About 150 species of birds have been recorded in Grenada, although terrestrial birds only number an estimated 35 species; the remainder are migrants, waterfowl and seabirds.
There are only two endemics; the Grenada dove (Leptotila wellsi), and the Grenada hook-billed kite (a large hawk, Chondrohierax uncinatus mirus). Both are rarely seen and critically endangered, and are even on the brink of extinction.
The dove is thought to number less than 135 individuals, while the kite perhaps only 50-75. The island’s small size, predators like mongooses, cats and rats, and habitat loss has been credited for the demise in the numbers; not just hurricanes destroying forests but construction development too.
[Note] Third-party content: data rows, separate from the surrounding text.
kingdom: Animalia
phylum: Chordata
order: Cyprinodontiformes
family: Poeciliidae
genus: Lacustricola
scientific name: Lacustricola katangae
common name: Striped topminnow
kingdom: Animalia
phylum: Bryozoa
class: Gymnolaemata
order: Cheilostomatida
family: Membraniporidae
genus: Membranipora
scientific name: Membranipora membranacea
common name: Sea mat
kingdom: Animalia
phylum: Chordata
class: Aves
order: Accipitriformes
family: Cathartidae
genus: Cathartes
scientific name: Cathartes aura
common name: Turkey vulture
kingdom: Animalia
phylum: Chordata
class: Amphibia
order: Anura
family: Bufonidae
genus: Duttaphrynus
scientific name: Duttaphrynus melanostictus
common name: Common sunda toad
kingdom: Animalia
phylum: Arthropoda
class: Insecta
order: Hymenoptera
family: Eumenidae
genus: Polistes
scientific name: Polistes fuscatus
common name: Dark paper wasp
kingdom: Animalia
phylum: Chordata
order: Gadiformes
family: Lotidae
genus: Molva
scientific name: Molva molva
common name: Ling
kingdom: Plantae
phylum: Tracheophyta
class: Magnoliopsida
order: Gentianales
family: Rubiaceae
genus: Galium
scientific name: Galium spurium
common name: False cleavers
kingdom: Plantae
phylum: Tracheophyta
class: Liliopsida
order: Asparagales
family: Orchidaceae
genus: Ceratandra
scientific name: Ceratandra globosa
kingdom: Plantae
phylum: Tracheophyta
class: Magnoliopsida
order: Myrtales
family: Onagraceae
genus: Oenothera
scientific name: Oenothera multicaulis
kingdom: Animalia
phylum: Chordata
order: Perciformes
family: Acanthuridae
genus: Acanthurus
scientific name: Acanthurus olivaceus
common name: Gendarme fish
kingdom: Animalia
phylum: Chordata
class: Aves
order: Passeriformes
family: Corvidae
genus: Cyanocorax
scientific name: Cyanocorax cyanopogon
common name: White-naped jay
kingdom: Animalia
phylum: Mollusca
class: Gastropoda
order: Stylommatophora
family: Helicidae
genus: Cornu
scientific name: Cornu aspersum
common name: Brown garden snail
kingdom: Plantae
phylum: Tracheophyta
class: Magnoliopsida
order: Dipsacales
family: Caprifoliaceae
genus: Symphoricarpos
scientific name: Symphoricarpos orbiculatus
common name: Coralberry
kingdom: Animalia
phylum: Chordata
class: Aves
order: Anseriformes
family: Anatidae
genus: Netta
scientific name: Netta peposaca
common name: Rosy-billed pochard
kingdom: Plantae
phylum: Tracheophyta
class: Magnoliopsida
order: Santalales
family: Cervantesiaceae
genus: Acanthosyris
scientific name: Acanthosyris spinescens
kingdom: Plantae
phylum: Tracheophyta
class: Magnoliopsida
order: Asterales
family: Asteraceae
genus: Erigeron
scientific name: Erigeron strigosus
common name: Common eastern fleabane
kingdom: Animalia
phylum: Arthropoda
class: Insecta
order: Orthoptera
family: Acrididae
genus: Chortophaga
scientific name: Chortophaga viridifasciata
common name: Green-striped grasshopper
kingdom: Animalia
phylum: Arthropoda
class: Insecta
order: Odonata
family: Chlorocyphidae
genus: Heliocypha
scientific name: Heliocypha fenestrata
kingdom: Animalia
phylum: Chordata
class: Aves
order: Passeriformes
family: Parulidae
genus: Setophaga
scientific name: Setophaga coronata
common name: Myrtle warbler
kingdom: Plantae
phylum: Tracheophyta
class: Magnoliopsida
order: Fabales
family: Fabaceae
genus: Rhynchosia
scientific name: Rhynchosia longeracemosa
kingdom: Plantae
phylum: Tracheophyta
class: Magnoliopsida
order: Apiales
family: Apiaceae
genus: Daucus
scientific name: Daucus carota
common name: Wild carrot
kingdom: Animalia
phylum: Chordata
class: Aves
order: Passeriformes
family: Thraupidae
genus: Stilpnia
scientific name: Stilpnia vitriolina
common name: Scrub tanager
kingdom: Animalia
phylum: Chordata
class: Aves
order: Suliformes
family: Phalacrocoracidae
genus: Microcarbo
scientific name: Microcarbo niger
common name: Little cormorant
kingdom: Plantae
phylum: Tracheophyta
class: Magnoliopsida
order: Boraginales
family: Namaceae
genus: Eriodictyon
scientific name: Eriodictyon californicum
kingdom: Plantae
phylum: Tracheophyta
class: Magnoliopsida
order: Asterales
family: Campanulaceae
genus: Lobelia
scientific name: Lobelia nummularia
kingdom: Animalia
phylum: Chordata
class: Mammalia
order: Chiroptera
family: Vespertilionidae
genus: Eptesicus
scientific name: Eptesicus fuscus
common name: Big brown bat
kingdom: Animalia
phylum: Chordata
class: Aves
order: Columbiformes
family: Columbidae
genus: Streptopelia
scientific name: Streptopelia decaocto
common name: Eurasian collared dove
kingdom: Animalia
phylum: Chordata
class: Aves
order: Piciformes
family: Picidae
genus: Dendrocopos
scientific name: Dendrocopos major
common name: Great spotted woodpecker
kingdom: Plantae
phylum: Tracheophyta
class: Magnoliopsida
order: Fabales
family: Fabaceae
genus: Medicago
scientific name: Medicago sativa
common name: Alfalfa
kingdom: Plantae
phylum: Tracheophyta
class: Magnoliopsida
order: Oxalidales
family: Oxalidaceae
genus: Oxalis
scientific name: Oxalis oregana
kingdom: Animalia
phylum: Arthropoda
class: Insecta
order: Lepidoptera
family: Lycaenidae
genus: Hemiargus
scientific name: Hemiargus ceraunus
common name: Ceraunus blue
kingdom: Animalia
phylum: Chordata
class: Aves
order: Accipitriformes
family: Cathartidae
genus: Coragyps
However, birdwatchers may be lucky at Grand Etang which is home to the emerald-throated hummingbird, yellow-billed cuckoo, red-necked pigeon, ruddy quail-dove, cocoa thrush, lesser Antillean swift and Antillean crested hummingbird among other forest birds.
The few lakes on the island attract herons, ducks, and grebes, and shore and seabirds can be spotted at Levera National Park and on the west and southwest Atlantic coasts. These include the roseate, bridled and sooty tern, frigate birds, boobies and brown pelicans, and some of the unpopulated islets between Grenada and Carriacou are important areas for breeding seabirds, particularly the red-footed and brown booby.